“I notice that capable men are still at a premium in our society; we still need the man who is intelligent enough to think of the proper questions to ask. Perhaps if we could find enough of such, these dislocations you worry about…wouldn’t occur” (“The Evitable Conflict,” 265).
INTRO: We already live in an age of science fiction: an age where we can watch a live video feed from Mars, as well as track asteroids as they sail past Earth. We also live in a world of global warming, virtual reality, artificial technology, and self-driving cars. What’s next? Or perhaps the better question to ask is: how is the future being shaped in the news today? What happened in yesterday’s news feed which will affect how you raise your kids tomorrow?
REPONSE: I want you to find an article on-line, or from a journal, or in a magazine (Best American Magazine Writing 2015, for those who took Comp 1 with me, perhaps) which discusses some important contemporary issue. It can be about anything, as long as it’s current and of national importance. Print this article out and include it with your paper (and be sure to read it carefully!). Then I want you to write a short science fiction story (maybe 3-4 pages double spaced) that takes this article into the “future.” Take the same issues, problems, and concerns and place them in a new setting—a future Earth, or another planet, or among aliens, or robots, or on a starship. If science fiction is a metaphor for our own world, help us see the problems and debates of this issue in a different time and place.

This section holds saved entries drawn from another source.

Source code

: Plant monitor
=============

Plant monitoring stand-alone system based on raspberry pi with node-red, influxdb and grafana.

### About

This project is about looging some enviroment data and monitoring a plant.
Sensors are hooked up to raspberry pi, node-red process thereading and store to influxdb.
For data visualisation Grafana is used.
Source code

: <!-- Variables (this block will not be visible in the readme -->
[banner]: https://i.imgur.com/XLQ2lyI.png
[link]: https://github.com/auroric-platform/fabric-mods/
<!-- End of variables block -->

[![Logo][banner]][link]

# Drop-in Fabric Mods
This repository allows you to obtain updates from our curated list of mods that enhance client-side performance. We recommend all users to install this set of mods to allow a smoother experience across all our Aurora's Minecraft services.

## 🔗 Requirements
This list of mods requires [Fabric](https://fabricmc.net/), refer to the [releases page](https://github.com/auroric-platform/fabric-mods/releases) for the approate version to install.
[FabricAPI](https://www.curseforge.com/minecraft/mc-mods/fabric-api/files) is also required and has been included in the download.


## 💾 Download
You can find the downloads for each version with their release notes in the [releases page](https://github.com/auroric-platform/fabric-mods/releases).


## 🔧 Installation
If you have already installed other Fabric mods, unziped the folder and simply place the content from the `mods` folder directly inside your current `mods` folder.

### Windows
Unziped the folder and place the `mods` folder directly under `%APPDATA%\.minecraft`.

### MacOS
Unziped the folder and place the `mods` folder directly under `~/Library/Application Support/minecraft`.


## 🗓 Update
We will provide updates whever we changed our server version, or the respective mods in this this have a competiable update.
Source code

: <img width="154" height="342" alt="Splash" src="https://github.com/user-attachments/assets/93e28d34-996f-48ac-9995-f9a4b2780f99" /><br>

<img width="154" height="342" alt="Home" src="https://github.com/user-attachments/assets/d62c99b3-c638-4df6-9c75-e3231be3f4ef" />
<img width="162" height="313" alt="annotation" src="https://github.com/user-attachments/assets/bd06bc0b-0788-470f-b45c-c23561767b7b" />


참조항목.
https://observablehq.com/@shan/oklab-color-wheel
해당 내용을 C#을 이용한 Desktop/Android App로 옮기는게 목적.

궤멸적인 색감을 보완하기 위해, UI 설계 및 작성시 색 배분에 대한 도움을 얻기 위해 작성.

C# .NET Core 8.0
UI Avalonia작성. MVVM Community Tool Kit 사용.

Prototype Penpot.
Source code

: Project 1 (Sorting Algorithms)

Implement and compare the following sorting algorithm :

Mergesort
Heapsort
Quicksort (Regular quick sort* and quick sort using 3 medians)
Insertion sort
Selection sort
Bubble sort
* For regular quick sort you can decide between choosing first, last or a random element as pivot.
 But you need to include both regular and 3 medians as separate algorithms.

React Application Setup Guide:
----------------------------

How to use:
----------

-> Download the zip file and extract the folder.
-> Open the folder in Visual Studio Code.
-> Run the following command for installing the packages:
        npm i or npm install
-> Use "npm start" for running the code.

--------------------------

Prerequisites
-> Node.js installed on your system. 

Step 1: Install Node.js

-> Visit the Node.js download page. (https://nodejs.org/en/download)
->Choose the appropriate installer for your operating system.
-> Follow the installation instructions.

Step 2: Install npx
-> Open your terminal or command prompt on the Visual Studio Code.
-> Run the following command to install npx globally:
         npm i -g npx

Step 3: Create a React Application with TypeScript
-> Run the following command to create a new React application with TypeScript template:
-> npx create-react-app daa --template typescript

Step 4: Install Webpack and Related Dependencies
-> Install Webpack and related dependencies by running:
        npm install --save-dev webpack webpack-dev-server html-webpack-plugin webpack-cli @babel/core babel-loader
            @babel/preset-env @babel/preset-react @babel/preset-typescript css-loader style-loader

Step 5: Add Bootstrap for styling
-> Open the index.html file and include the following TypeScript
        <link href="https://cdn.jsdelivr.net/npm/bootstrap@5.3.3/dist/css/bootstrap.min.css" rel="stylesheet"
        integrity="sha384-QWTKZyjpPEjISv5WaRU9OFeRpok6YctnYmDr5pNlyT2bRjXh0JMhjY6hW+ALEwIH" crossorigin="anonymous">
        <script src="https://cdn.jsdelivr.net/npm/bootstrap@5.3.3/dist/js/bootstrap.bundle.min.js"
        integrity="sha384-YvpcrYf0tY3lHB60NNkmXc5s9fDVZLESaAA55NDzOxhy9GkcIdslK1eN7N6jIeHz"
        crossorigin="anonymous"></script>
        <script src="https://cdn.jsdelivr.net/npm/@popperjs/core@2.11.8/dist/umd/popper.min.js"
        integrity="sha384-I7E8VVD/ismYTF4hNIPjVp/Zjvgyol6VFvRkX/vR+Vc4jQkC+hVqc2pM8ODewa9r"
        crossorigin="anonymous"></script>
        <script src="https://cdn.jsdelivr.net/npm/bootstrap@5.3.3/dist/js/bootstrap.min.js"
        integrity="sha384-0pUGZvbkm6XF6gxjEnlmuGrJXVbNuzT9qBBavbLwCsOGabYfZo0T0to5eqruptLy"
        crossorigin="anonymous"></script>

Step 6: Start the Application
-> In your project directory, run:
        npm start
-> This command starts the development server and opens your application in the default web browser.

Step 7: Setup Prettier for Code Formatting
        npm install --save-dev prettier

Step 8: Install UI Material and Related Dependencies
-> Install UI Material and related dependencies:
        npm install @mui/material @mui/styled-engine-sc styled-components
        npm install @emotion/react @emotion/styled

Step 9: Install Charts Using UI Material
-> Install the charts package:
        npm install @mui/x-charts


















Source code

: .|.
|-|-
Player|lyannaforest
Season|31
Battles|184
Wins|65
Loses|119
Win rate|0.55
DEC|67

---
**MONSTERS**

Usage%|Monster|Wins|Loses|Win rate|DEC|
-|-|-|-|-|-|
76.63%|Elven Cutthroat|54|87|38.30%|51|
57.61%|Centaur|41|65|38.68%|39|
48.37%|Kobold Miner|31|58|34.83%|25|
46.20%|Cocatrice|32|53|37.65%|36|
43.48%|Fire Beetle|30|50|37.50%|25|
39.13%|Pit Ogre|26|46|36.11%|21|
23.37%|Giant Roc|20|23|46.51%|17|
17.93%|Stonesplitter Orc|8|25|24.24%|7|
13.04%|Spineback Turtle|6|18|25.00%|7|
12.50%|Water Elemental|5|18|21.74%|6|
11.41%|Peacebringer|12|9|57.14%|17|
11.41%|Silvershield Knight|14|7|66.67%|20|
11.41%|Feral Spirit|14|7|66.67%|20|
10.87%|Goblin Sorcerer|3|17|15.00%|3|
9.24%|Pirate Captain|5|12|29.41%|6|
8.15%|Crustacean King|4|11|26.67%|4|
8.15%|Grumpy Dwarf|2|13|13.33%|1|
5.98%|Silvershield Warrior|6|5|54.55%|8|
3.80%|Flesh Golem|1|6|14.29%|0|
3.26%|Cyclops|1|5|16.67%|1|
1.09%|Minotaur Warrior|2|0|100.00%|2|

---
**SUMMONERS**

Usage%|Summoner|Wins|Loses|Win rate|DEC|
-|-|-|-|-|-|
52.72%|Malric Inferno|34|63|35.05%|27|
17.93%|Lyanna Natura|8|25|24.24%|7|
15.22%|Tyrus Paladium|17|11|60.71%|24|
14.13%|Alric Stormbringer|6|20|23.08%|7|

Remember, it’s often hard to see why we should care about something in our own time: but if you can fool us into seeing it in a different context, we might finally understand why our 21st century problems matter.
FOR EXAMPLE: The Star Trek episode we watched in class, “Let That Be Your Last Battlefield” (1969), was released during the Civil Rights Movement, at a time when you couldn’t really discuss race or equal rights on a television show...but you could talk about aliens with the same issues. At the end of this episode, with their planet in flames and their hatred intact, Lt. Uhuru asks, “do you suppose that’s all they ever had, sir?” And Captain Kirk responds, “No...but that’s all they have left.” A fitting epilogue for a country that was tearing itself apart over age-old prejudices when they might have united in brotherhood.